🤖 AI Summary
This paper addresses the problem of efficiently estimating high-dimensional target densities from sparse pairwise comparison data—arising in expert knowledge elicitation and human feedback learning. We propose a density estimation framework grounded in score matching and temperature scheduling: first, we prove that the gradient of the belief density is collinear with the score vector of the winner density, enabling derivation of a position-dependent analytical temperature field; second, under the Bradley–Terry model, we design a learnable temperature-field estimator and integrate it with score-scaled annealed Langevin dynamics and score-based diffusion sampling to reconstruct the target density. The method achieves high-fidelity recovery of multivariate, complex belief densities using only hundreds to thousands of pairwise comparisons.
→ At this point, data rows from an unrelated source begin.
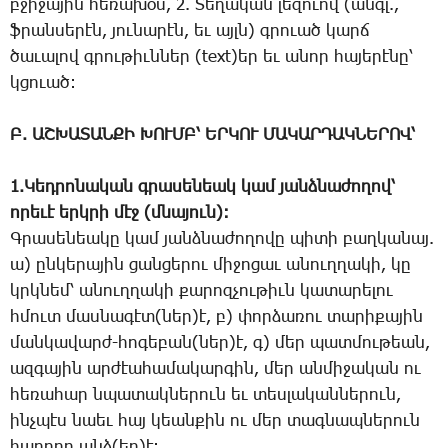
բջի­ջա­յին հե­ռա­խօս, 2. ­Տե­ղա­կան լե­զո­ւով (անգլ.,
ֆրան­սե­րէն, յու­նա­րէն, եւ այլն) գրո­ւած կարճ
ծա­ւա­լով գրու­թիւն­ներ (text)եր եւ ա­նոր հա­յե­րէ­նը՝
կցո­ւած:
Բ. ԱՇԽԱՏԱՆՔԻ ԽՈՒՄԲ՝ ԵՐԿՈՒ ՄԱԿԱՐԴԱԿՆԵՐՈՎ՝
1.­Կեդ­րո­նա­կան գրա­սե­նեակ կամ յանձ­նա­ժո­ղով՝
ո­րե­ւէ երկ­րի մէջ (մնա­յուն):
Գ­րա­սե­նեա­կը կամ յանձ­նա­ժո­ղո­վը պի­տի բաղ­կա­նայ.
ա) ըն­կե­րա­յին ցան­ցե­րու մի­ջո­ցաւ ա­նուղ­ղա­կի, կը
կրկնեմ՝ ա­նուղ­ղա­կի քա­րոզ­չու­թիւն կա­տա­րե­լու
հմուտ մաս­նա­գէտ(ներ)է, բ) փոր­ձա­ռու տա­րի­քա­յին
ման­կա­վարժ-հո­գե­բան(ներ)է, գ) մեր պատ­մու­թեան,
ազ­գա­յին ար­ժէա­հա­մա­կար­գին, մեր ան­մի­ջա­կան ու
հե­ռա­հար նպա­տակ­նե­րուն եւ տես­լա­կան­նե­րուն,
ինչ­պէս նաեւ հայ կեան­քին ու մեր տագ­նապ­նե­րուն
հա­ղորդ անձ(եր)է: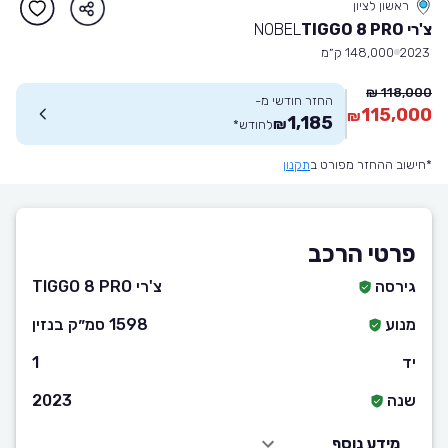
ראשון לציון
צ'רי TIGGO 8 PRO
NOBEL
2023
148,000 ק״מ
118,000 ₪
החזר חודשי מ-
115,000
₪
1,185
₪
לחודש
*
*חישוב ההחזר מפורט ב
תקנון
פרטי הרכב
גירסה
צ'רי TIGGO 8 PRO
מנוע
1598 סמ״ק בנזין
יד
1
שנה
2023
מידע נוסף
It demonstrates exceptional efficacy and robustness in the low-sample regime.
📝 Abstract
We study density estimation from pairwise comparisons, motivated by expert knowledge elicitation and learning from human feedback. We relate the unobserved target density to a tempered winner density (marginal density of preferred choices), learning the winner's score via score-matching. This allows estimating the target by `de-tempering' the estimated winner density's score. We prove that the score vectors of the belief and the winner density are collinear, linked by a position-dependent tempering field. We give analytical formulas for this field and propose an estimator for it under the Bradley-Terry model. Using a diffusion model trained on tempered samples generated via score-scaled annealed Langevin dynamics, we can learn complex multivariate belief densities of simulated experts, from only hundreds to thousands of pairwise comparisons.